NOTICE OF PRIVACY PRACTICES POLICY

This notice describes how medical information about you may be used and disclosed and how
you can get access to this information. Please review it carefully.

If you have any questions or a complaint contact:

Larry Ekdahl at Caravel Autism Health, LLC
1575 Allouez Avenue
Green Bay, WI 54311
Phone: 844-583-5437
Fax: 844-834-8139

If you require additional information regarding any of these rights, please see a staff member Caravel Autism Health, LLC.

The Health Insurance Portability & Accountability Act of 1996, as amended (”HIPAA”), is a federal law that requires Covered Entities to (i) comply with the Rules’ requirements to protect the privacy and security of health information, and (ii) provide individuals with certain rights with respect to their health information. The Privacy Rule is intended to assure that an individual’s health information is properly protected while allowing the flow of health information needed to provide and promote high-quality care and to protect the public’s health and well-being. As required by HIPAA, the following explains how we are required to maintain the privacy of your health information and how we may use and disclose your health information.

HOW WE MAY USE AND DISCLOSE HEALTH INFORMATION

We may use and disclose your health information without your consent or authorization for each of the following purposes or reasons:

  • Pre-authorizations: Pre-authorizations means obtaining authorization from your insurance company(ies) to provide evaluation for services to potential clients.
  • Therapy: Therapy is providing, coordinating, or managing health care and related services by one or more health care providers.
  • Payment: Payment encompasses activities such as obtaining authorization and/or reimbursement for services, confirming coverage, billing or collection activities and utilization review.
  • Health Care Operations: Health care operations includes the business aspect of running our practice, such as conducting quality assessment and improvement activities, auditing functions, cost-management analysis, legal services, and customer service.

We may also disclose your personal health information without your consent or authorization for the following reasons:

  • When disclosure is required by federal, state, or local law (e.g., a court proceeding, for health oversight purposes, etc.)
  • In emergency situations and to prevent or mitigate a serious threat to the health or safety of a person or the public.
  • If there is a reasonable suspicion of abuse or neglect.
  • For public health purposes.
  • For specific government and medical research purposes.
  • For law enforcement purposes as required by law.
  • To Business Associates once they have agreed in writing to safeguard personal health information.

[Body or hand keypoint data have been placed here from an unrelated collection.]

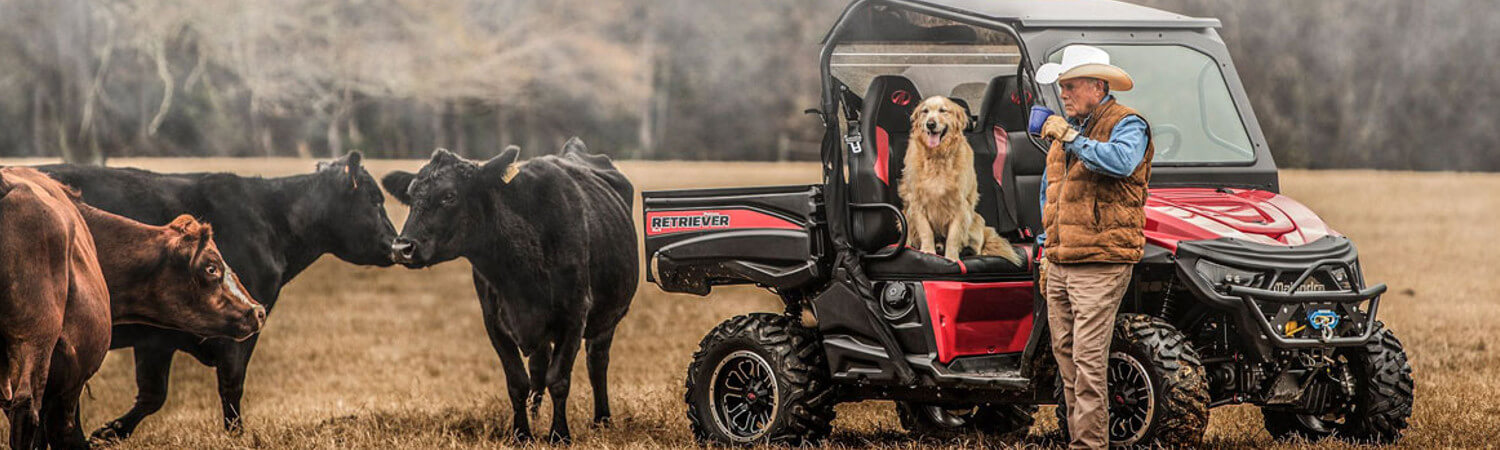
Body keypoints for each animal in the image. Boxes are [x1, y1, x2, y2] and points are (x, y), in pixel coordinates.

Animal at [35, 153, 399, 441]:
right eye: (375, 200)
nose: (400, 245)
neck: (272, 220)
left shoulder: (157, 339)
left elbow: (153, 394)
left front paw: (110, 432)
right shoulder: (237, 332)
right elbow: (232, 386)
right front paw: (236, 435)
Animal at [381, 138, 639, 444]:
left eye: (449, 196)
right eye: (411, 196)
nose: (402, 248)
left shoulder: (575, 315)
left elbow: (559, 379)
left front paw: (559, 435)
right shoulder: (494, 321)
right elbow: (517, 381)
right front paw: (522, 434)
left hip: (606, 320)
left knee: (596, 363)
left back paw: (602, 420)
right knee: (539, 367)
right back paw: (537, 416)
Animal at [900, 95, 1020, 264]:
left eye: (943, 110)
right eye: (925, 111)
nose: (930, 124)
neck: (937, 157)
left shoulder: (959, 205)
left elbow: (953, 236)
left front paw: (952, 258)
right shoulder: (917, 202)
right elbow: (926, 231)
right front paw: (928, 252)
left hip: (976, 220)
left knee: (977, 247)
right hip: (905, 217)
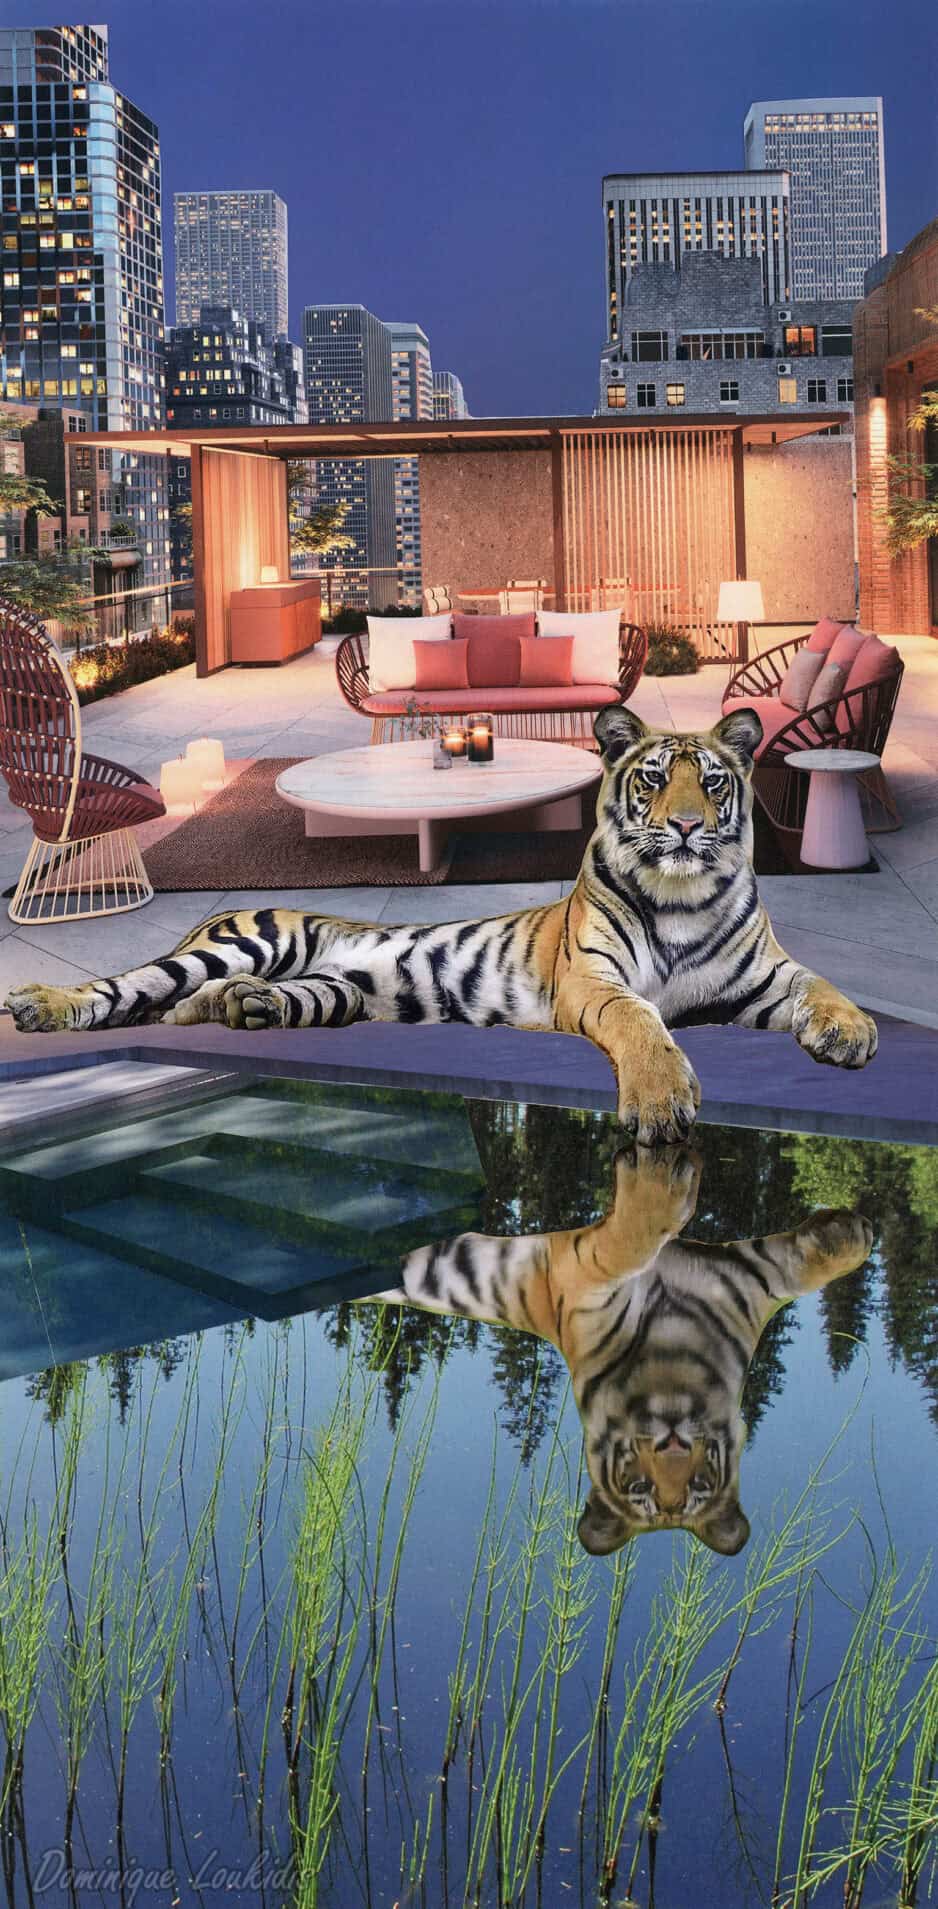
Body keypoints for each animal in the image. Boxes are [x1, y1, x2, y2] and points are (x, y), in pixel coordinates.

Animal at [5, 704, 877, 1146]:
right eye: (656, 779)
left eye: (715, 782)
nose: (690, 827)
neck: (682, 896)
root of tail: (215, 915)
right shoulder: (593, 980)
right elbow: (640, 1021)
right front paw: (662, 1100)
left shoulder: (763, 978)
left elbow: (823, 982)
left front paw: (850, 1030)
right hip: (247, 938)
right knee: (123, 988)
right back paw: (39, 1004)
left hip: (331, 990)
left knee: (201, 1007)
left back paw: (241, 1007)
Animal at [374, 1146, 873, 1555]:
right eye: (639, 1488)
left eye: (699, 1485)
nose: (672, 1445)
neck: (671, 1366)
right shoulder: (579, 1277)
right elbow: (625, 1242)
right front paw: (661, 1183)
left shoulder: (749, 1281)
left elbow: (795, 1273)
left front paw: (849, 1235)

In addition, we may distribute de-identified health information by removing all references to individually identifiable information.

We may contact you to provide appointment reminders or information about therapy alternatives or other health-related benefits and services that may be of interest to you.

Other uses and disclosures will be made only with your written authorization. You may revoke such authorization in writing, and we are required to honor and abide by that written request, except to the extent that we have already taken actions relying on your authorization.

YOUR RIGHTS

You have the following rights with respect to your protected health information, which you can exercise by presenting a written request to the Privacy Officer of Caravel Autism Health, LLC, Larry Ekdahl, at the address above.

Your Rights:

  • The right to request restriction on certain uses and disclosures of protected health information, including those related to disclosures to family members, other relatives, closer personal friends, or any other person identified by you. We are, however, not required to agree to requested restriction.
  • The right to reasonable requests to receive confidential communications of protected health information from us by alternative means or at alternative locations.
  • The right to amend your protected health information.
  • The right to receive an accounting of certain disclosures of protected health information.
  • The right to obtain a paper or email copy of this notice from us upon request.
  • The right to request a restriction on disclosing your health information to a health plan or your insurance company when you pay for a health care service out-of-pocket in full, provided there are no other legal requirements for such disclosure.
  • The right to be notified in the event that we (or one of our Business Associates) discover a breach of your unsecured protected health information. Notice of any such breach will be made in accordance with federal requirements.

OUR RESPONSIBILITIES

We are required by law to maintain the privacy of your protected health information and to provide you with notice of our legal duties and privacy practices with respect to protected health information.

This notice is effective as of October, 2009 and has been subsequently updated. We reserve the right to change the terms of our Notice of Privacy Practices and to make the new notice effective for all protected health information that we maintain. You may request a written copy of the current Notice of Privacy Practices at any time.

COMPLAINTS

You have recourse if you feel that your privacy protections have been violated. You have the request to the Privacy Officer of Caravel Autism Health, LLC, Larry Ekdahl, at the address above, or with the Department of Health and Human Services, Office of Civil Rights. The Privacy Officer can provide you with the appropriate address upon request, or you may visit www.HHS.gov/OCR for further information. We will not retaliate against you for filing a complaint.